Ce voyage avorté ne surprend pas Roch Wamytan. « Moscou nous a déjà invités à des sommets », explique-t-il. L’ancien président du Congrès calédonien se souvient même d’une invitation « l’année dernière, à une réunion sur la décolonisation en Russie » auquel les indépendantistes calédoniens ont été invités. En juillet 2023, un sommet « Afrique-Russie » était effectivement organisé à Saint-Pétersbourg par Vladimir Poutine. L’activiste panafricaniste Kémi Séba, déchu de sa nationalité française quelques mois plus tard, y était également. « Mais la personne qui avait été désignée pour aller à cet événement n’a pas pu s’y rendre, elle a été bloquée à l’aéroport en Australie à cause de la guerre en Ukraine« , détaille Wamytan.

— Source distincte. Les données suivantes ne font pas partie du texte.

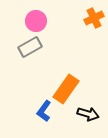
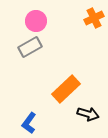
orange rectangle: rotated 12 degrees clockwise
blue L-shape: moved 15 px left, 12 px down
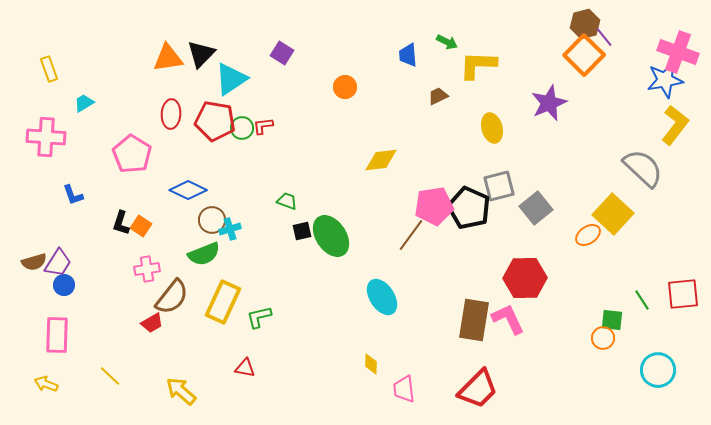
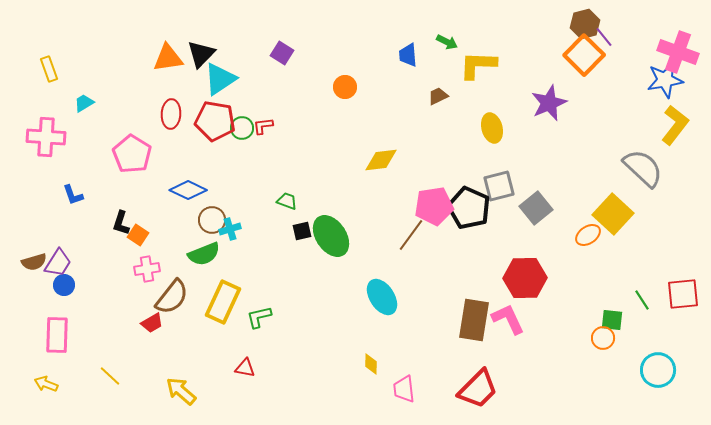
cyan triangle at (231, 79): moved 11 px left
orange square at (141, 226): moved 3 px left, 9 px down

Cette présence de Moscou dans le dossier d’instruction n’est pas isolée. Dans le document de réquisitions aux fins de placement en détention provisoire, il est indiqué que Dimitri Tein Qenegei, membre de la CCAT, a envoyé le 1er juin à un portable appartenant à « Tein » – le nom du porte-parole et leader de l’organisation – un SMS mentionnant un « message de la Russie ». Son contenu n’a, semble-t-il, pas été retrouvé.